Items listed in a dataset
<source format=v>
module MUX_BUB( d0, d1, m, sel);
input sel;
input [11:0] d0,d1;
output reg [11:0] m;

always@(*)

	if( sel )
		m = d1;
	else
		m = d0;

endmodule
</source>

--

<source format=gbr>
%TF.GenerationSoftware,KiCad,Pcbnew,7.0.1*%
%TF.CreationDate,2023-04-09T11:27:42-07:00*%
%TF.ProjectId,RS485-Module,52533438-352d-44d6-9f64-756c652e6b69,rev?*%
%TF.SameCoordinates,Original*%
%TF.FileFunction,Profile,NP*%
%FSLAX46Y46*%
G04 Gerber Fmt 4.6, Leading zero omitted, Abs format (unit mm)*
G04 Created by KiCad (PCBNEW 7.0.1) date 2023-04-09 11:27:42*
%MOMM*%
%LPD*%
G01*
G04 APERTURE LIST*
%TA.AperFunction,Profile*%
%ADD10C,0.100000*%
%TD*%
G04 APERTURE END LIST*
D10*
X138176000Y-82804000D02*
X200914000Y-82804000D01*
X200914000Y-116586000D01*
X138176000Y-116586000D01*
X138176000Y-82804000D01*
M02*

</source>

Task instructions: Search the records above for the string "KiCad". Report each line that has it.

Output for this task:
%TF.GenerationSoftware,KiCad,Pcbnew,7.0.1*%
G04 Created by KiCad (PCBNEW 7.0.1) date 2023-04-09 11:27:42*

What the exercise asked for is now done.